El análisis revisó letras, entrevistas y redes de Benito Martínez durante los últimos cinco años. Halló que su forma de hablar mezcla jerga puertorriqueña, anglicismos, neologismos y pausas rítmicas que rompen las normas de la Real Academia Española. Palabras como “yo perreo sola”, “safaera” o “un x100pre” no aparecen en diccionarios, pero ya las usa la Generación Z de Madrid a Buenos Aires.
“Es imperfecto porque no sigue la gramática tradicional ni busca prestigio lingüístico. Pero es embajador porque llevó el español callejero, con acento caribeño, a estadios, TikTok y listas de Billboard sin traducirlo”, explica la Dra. Mariela Torres, autora principal del estudio.

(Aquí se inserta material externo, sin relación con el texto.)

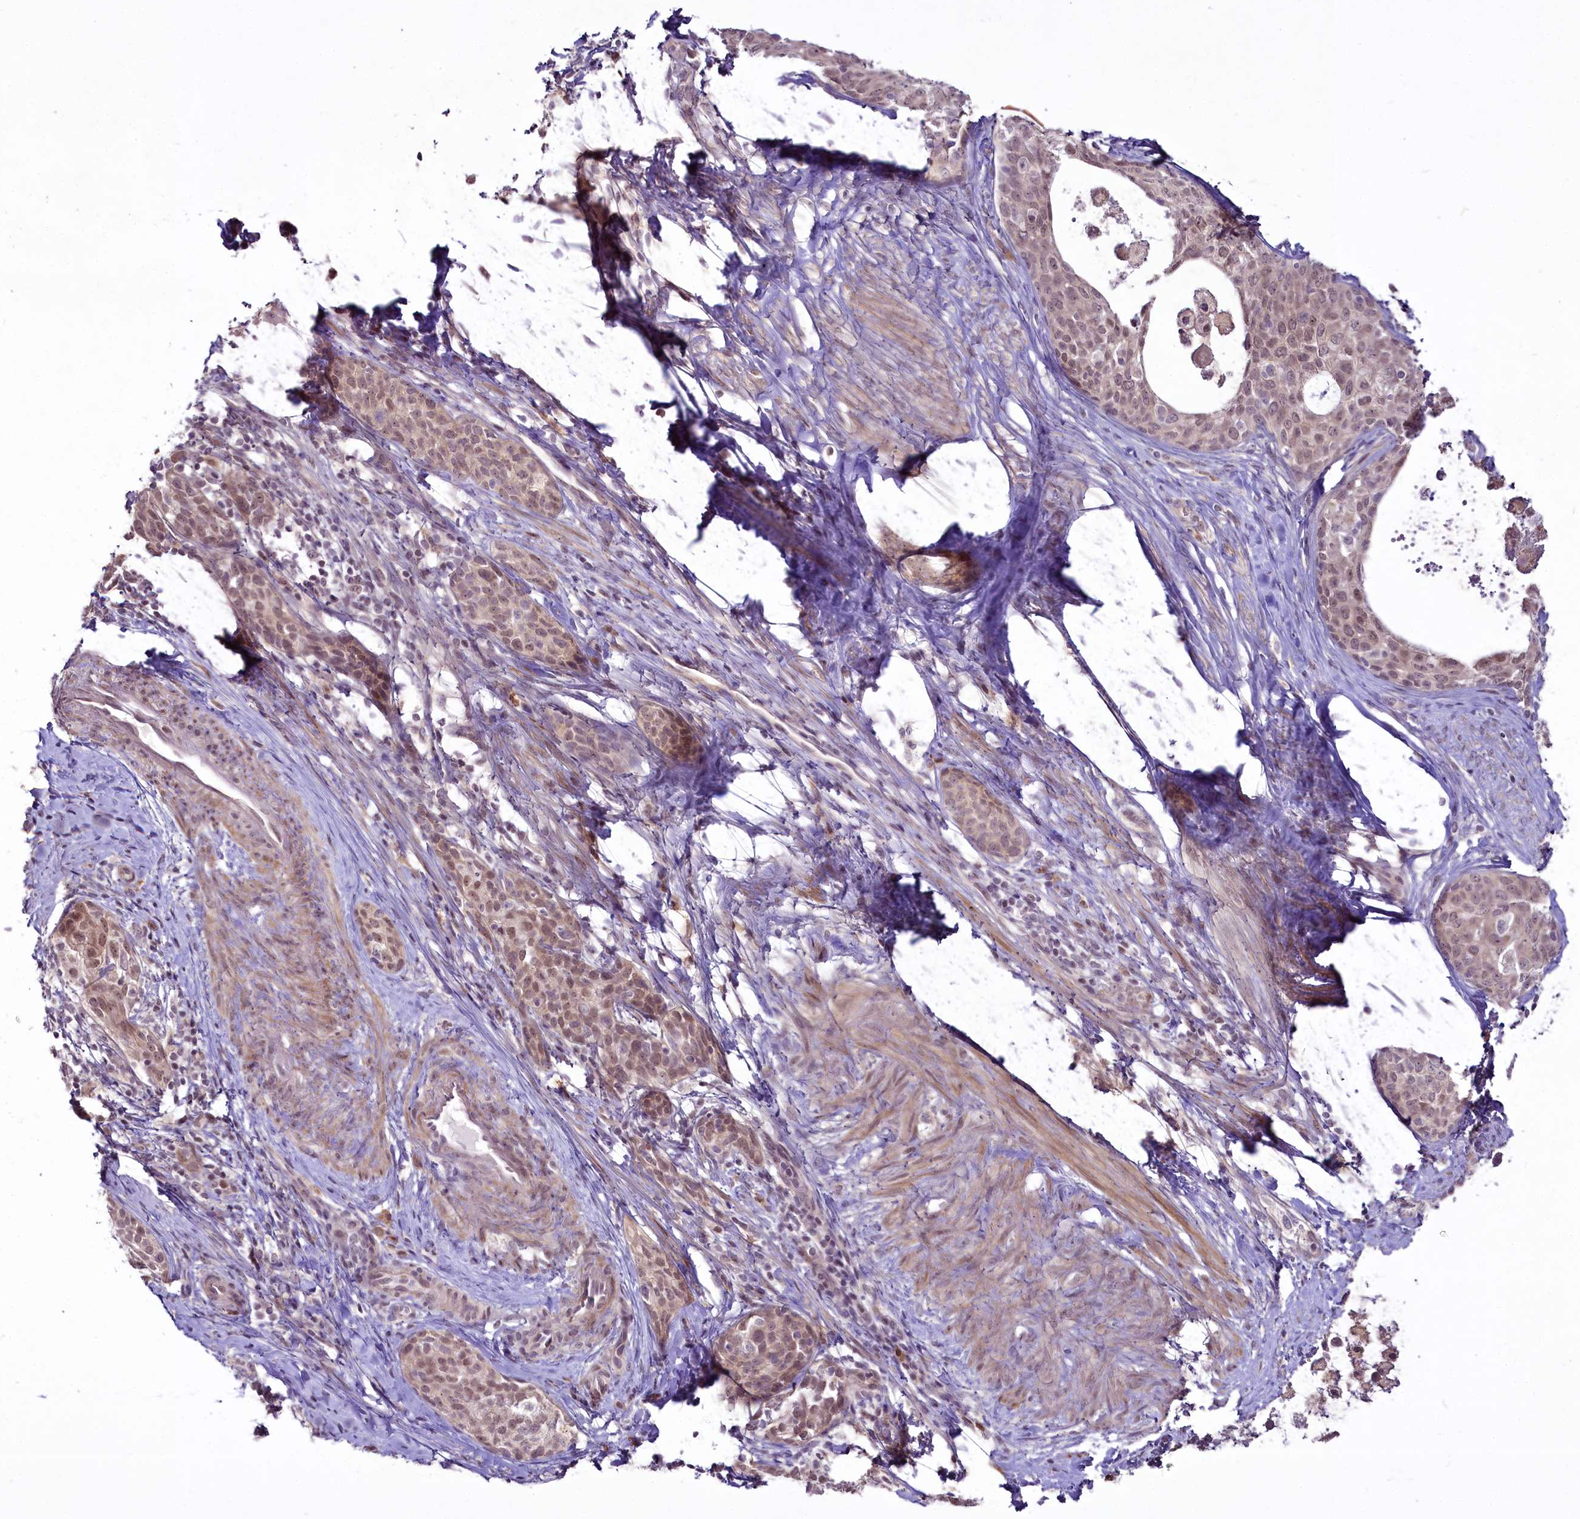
{"staining": {"intensity": "weak", "quantity": ">75%", "location": "nuclear"}, "tissue": "cervical cancer", "cell_type": "Tumor cells", "image_type": "cancer", "snomed": [{"axis": "morphology", "description": "Squamous cell carcinoma, NOS"}, {"axis": "morphology", "description": "Adenocarcinoma, NOS"}, {"axis": "topography", "description": "Cervix"}], "caption": "Cervical cancer (squamous cell carcinoma) stained for a protein exhibits weak nuclear positivity in tumor cells. The protein of interest is shown in brown color, while the nuclei are stained blue.", "gene": "RSBN1", "patient": {"sex": "female", "age": 52}}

El informe destaca 3 efectos. Primero, democratizó el español: jóvenes no hispanohablantes cantan en español sin entender cada palabra, solo por sonido y actitud. Segundo, validó los dialectos: el “español de reguetón” dejó de verse como incorrecto y pasó a ser identidad. Tercero, generó tensión: profesores y puristas critican que sus letras normalicen faltas ortográficas y préstamos del inglés.
Bad Bunny nunca pidió ser maestro de lengua. Él mismo ha dicho que canta “como habla en la esquina”. Justo esa naturalidad lo hace poderoso. Mientras otros artistas suavizan su acento para sonar “neutros”, él mantiene el suyo y aun así llena estadios en Tokio, París y Londres.
El estudio cierra con una idea incómoda para la norma: el español no lo defiende solo la academia. Lo expanden quienes lo viven, lo tuercen y lo ponen de moda. Imperfecto, sí. Pero embajador, sin duda.